嫌われ毒婦の白い結婚 のはずが、最強幻獣騎士様の溺愛が始まりました⁉
「きゃ……、きゃあーーーー!」
自分でもこんなに大きな声が出るなんてと驚くほど大きな声が出た。
すぐに隣の部屋からバシンとドアを開く音がして、先ほど挨拶した護衛が部屋の中に飛び込んでくる。
「奥様、いかがなされましたか⁉」
「蛇! 蛇! へーびー!」
リーゼロッテは蛇を指さして必死に叫ぶ。
恐怖から、護衛の後ろに隠れるように移動すると、彼の左腕をしっかりと掴む。
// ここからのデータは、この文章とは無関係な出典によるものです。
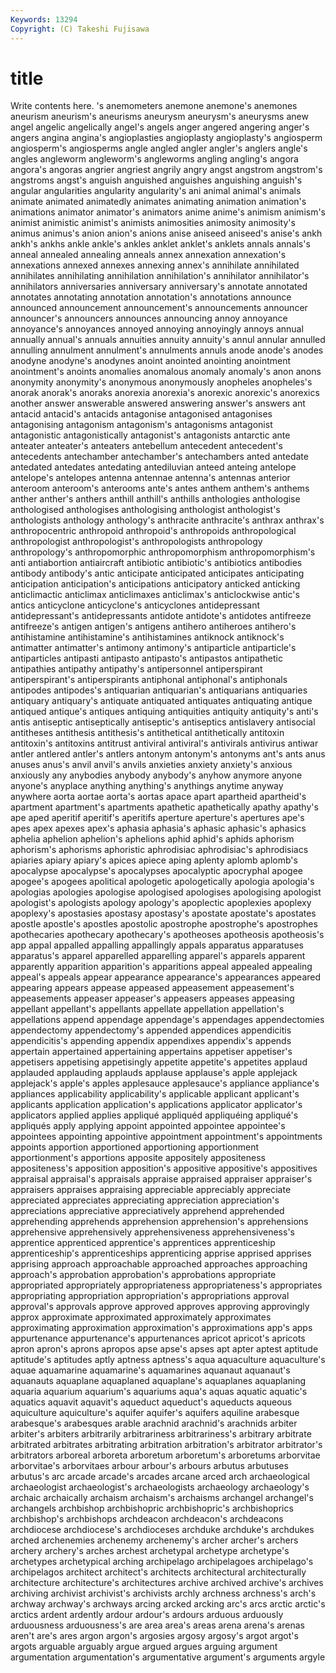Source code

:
 ```yaml
---
Keywords: 13294 
Copyright: (C) Takeshi Fujisawa
---
```


# title

Write contents here.
's anemometers
anemone anemone's anemones aneurism aneurism's aneurisms aneurysm aneurysm's aneurysms anew
angel angelic angelically angel's angels anger angered angering anger's angers
angina angina's angioplasties angioplasty angioplasty's angiosperm angiosperm's angiosperms angle angled
angler angler's anglers angle's angles angleworm angleworm's angleworms angling angling's
angora angora's angoras angrier angriest angrily angry angst angstrom angstrom's
angstroms angst's anguish anguished anguishes anguishing anguish's angular angularities angularity
angularity's ani animal animal's animals animate animated animatedly animates animating
animation animation's animations animator animator's animators anime anime's animism animism's
animist animistic animist's animists animosities animosity animosity's animus animus's anion
anion's anions anise aniseed aniseed's anise's ankh ankh's ankhs ankle
ankle's ankles anklet anklet's anklets annals annals's anneal annealed annealing
anneals annex annexation annexation's annexations annexed annexes annexing annex's annihilate
annihilated annihilates annihilating annihilation annihilation's annihilator annihilator's annihilators anniversaries anniversary
anniversary's annotate annotated annotates annotating annotation annotation's annotations announce announced
announcement announcement's announcements announcer announcer's announcers announces announcing annoy annoyance
annoyance's annoyances annoyed annoying annoyingly annoys annual annually annual's annuals
annuities annuity annuity's annul annular annulled annulling annulment annulment's annulments
annuls anode anode's anodes anodyne anodyne's anodynes anoint anointed anointing
anointment anointment's anoints anomalies anomalous anomaly anomaly's anon anons anonymity
anonymity's anonymous anonymously anopheles anopheles's anorak anorak's anoraks anorexia anorexia's
anorexic anorexic's anorexics another answer answerable answered answering answer's answers
ant antacid antacid's antacids antagonise antagonised antagonises antagonising antagonism antagonism's
antagonisms antagonist antagonistic antagonistically antagonist's antagonists antarctic ante anteater anteater's
anteaters antebellum antecedent antecedent's antecedents antechamber antechamber's antechambers anted antedate
antedated antedates antedating antediluvian anteed anteing antelope antelope's antelopes antenna
antennae antenna's antennas anterior anteroom anteroom's anterooms ante's antes anthem
anthem's anthems anther anther's anthers anthill anthill's anthills anthologies anthologise
anthologised anthologises anthologising anthologist anthologist's anthologists anthology anthology's anthracite anthracite's
anthrax anthrax's anthropocentric anthropoid anthropoid's anthropoids anthropological anthropologist anthropologist's anthropologists
anthropology anthropology's anthropomorphic anthropomorphism anthropomorphism's anti antiabortion antiaircraft antibiotic antibiotic's
antibiotics antibodies antibody antibody's antic anticipate anticipated anticipates anticipating anticipation
anticipation's anticipations anticipatory anticked anticking anticlimactic anticlimax anticlimaxes anticlimax's anticlockwise
antic's antics anticyclone anticyclone's anticyclones antidepressant antidepressant's antidepressants antidote antidote's
antidotes antifreeze antifreeze's antigen antigen's antigens antihero antiheroes antihero's antihistamine
antihistamine's antihistamines antiknock antiknock's antimatter antimatter's antimony antimony's antiparticle antiparticle's
antiparticles antipasti antipasto antipasto's antipastos antipathetic antipathies antipathy antipathy's antipersonnel
antiperspirant antiperspirant's antiperspirants antiphonal antiphonal's antiphonals antipodes antipodes's antiquarian antiquarian's
antiquarians antiquaries antiquary antiquary's antiquate antiquated antiquates antiquating antique antiqued
antique's antiques antiquing antiquities antiquity antiquity's anti's antis antiseptic antiseptically
antiseptic's antiseptics antislavery antisocial antitheses antithesis antithesis's antithetical antithetically antitoxin
antitoxin's antitoxins antitrust antiviral antiviral's antivirals antivirus antiwar antler antlered
antler's antlers antonym antonym's antonyms ant's ants anus anuses anus's
anvil anvil's anvils anxieties anxiety anxiety's anxious anxiously any anybodies
anybody anybody's anyhow anymore anyone anyone's anyplace anything anything's anythings
anytime anyway anywhere aorta aortae aorta's aortas apace apart apartheid
apartheid's apartment apartment's apartments apathetic apathetically apathy apathy's ape aped
aperitif aperitif's aperitifs aperture aperture's apertures ape's apes apex apexes
apex's aphasia aphasia's aphasic aphasic's aphasics aphelia aphelion aphelion's aphelions
aphid aphid's aphids aphorism aphorism's aphorisms aphoristic aphrodisiac aphrodisiac's aphrodisiacs
apiaries apiary apiary's apices apiece aping aplenty aplomb aplomb's apocalypse
apocalypse's apocalypses apocalyptic apocryphal apogee apogee's apogees apolitical apologetic apologetically
apologia apologia's apologias apologies apologise apologised apologises apologising apologist apologist's
apologists apology apology's apoplectic apoplexies apoplexy apoplexy's apostasies apostasy apostasy's
apostate apostate's apostates apostle apostle's apostles apostolic apostrophe apostrophe's apostrophes
apothecaries apothecary apothecary's apotheoses apotheosis apotheosis's app appal appalled appalling
appallingly appals apparatus apparatuses apparatus's apparel apparelled apparelling apparel's apparels
apparent apparently apparition apparition's apparitions appeal appealed appealing appeal's appeals
appear appearance appearance's appearances appeared appearing appears appease appeased appeasement
appeasement's appeasements appeaser appeaser's appeasers appeases appeasing appellant appellant's appellants
appellate appellation appellation's appellations append appendage appendage's appendages appendectomies appendectomy
appendectomy's appended appendices appendicitis appendicitis's appending appendix appendixes appendix's appends
appertain appertained appertaining appertains appetiser appetiser's appetisers appetising appetisingly appetite
appetite's appetites applaud applauded applauding applauds applause applause's apple applejack
applejack's apple's apples applesauce applesauce's appliance appliance's appliances applicability applicability's
applicable applicant applicant's applicants application application's applications applicator applicator's applicators
applied applies appliqué appliquéd appliquéing appliqué's appliqués apply applying appoint
appointed appointee appointee's appointees appointing appointive appointment appointment's appointments appoints
apportion apportioned apportioning apportionment apportionment's apportions apposite appositely appositeness appositeness's
apposition apposition's appositive appositive's appositives appraisal appraisal's appraisals appraise appraised
appraiser appraiser's appraisers appraises appraising appreciable appreciably appreciate appreciated appreciates
appreciating appreciation appreciation's appreciations appreciative appreciatively apprehend apprehended apprehending apprehends
apprehension apprehension's apprehensions apprehensive apprehensively apprehensiveness apprehensiveness's apprentice apprenticed apprentice's
apprentices apprenticeship apprenticeship's apprenticeships apprenticing apprise apprised apprises apprising approach
approachable approached approaches approaching approach's approbation approbation's approbations appropriate appropriated
appropriately appropriateness appropriateness's appropriates appropriating appropriation appropriation's appropriations approval approval's
approvals approve approved approves approving approvingly approx approximate approximated approximately
approximates approximating approximation approximation's approximations app's apps appurtenance appurtenance's appurtenances
apricot apricot's apricots apron apron's aprons apropos apse apse's apses
apt apter aptest aptitude aptitude's aptitudes aptly aptness aptness's aqua
aquaculture aquaculture's aquae aquamarine aquamarine's aquamarines aquanaut aquanaut's aquanauts aquaplane
aquaplaned aquaplane's aquaplanes aquaplaning aquaria aquarium aquarium's aquariums aqua's aquas
aquatic aquatic's aquatics aquavit aquavit's aqueduct aqueduct's aqueducts aqueous aquiculture
aquiculture's aquifer aquifer's aquifers aquiline arabesque arabesque's arabesques arable arachnid
arachnid's arachnids arbiter arbiter's arbiters arbitrarily arbitrariness arbitrariness's arbitrary arbitrate
arbitrated arbitrates arbitrating arbitration arbitration's arbitrator arbitrator's arbitrators arboreal arboreta
arboretum arboretum's arboretums arborvitae arborvitae's arborvitaes arbour arbour's arbours arbutus
arbutuses arbutus's arc arcade arcade's arcades arcane arced arch archaeological
archaeologist archaeologist's archaeologists archaeology archaeology's archaic archaically archaism archaism's archaisms
archangel archangel's archangels archbishop archbishopric archbishopric's archbishoprics archbishop's archbishops archdeacon
archdeacon's archdeacons archdiocese archdiocese's archdioceses archduke archduke's archdukes arched archenemies
archenemy archenemy's archer archer's archers archery archery's arches archest archetypal
archetype archetype's archetypes archetypical arching archipelago archipelagoes archipelago's archipelagos architect
architect's architects architectural architecturally architecture architecture's architectures archive archived archive's
archives archiving archivist archivist's archivists archly archness archness's arch's archway
archway's archways arcing arcked arcking arc's arcs arctic arctic's arctics
ardent ardently ardour ardour's ardours arduous arduously arduousness arduousness's are
area area's areas arena arena's arenas aren't are's ares argon
argon's argosies argosy argosy's argot argot's argots arguable arguably argue
argued argues arguing argument argumentation argumentation's argumentative argument's arguments argyle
護衛はすぐに部屋の床を這う蛇に気づき、腰にぶら下げている剣を右手で握ると蛇を一刺しした。
「処分しました」
リーゼロッテは恐る恐る護衛の後ろから蛇のほうを窺い見る。彼の言う通り、蛇は体がまっぷたつに切られてこと切れていた。
(助かった!)
蛇ごときで大袈裟だと言われてしまいそうだが、苦手なものは苦手なのだ。蜘蛛も蝙蝠も気持ち悪いとは思っても怖いとまでは思わないが、蛇だけはどうしてもだめだった。
「あ……ありがとう」
「どういたしまして」
「ああ。最悪の気分だわ。あなたがいてくれて本当によかった」
リーゼロッテは護衛の腕をしっかりと掴んだまま、ほっと息を吐く。ひとりのときにあの蛇と遭遇したら、絶対に退治なんてできない。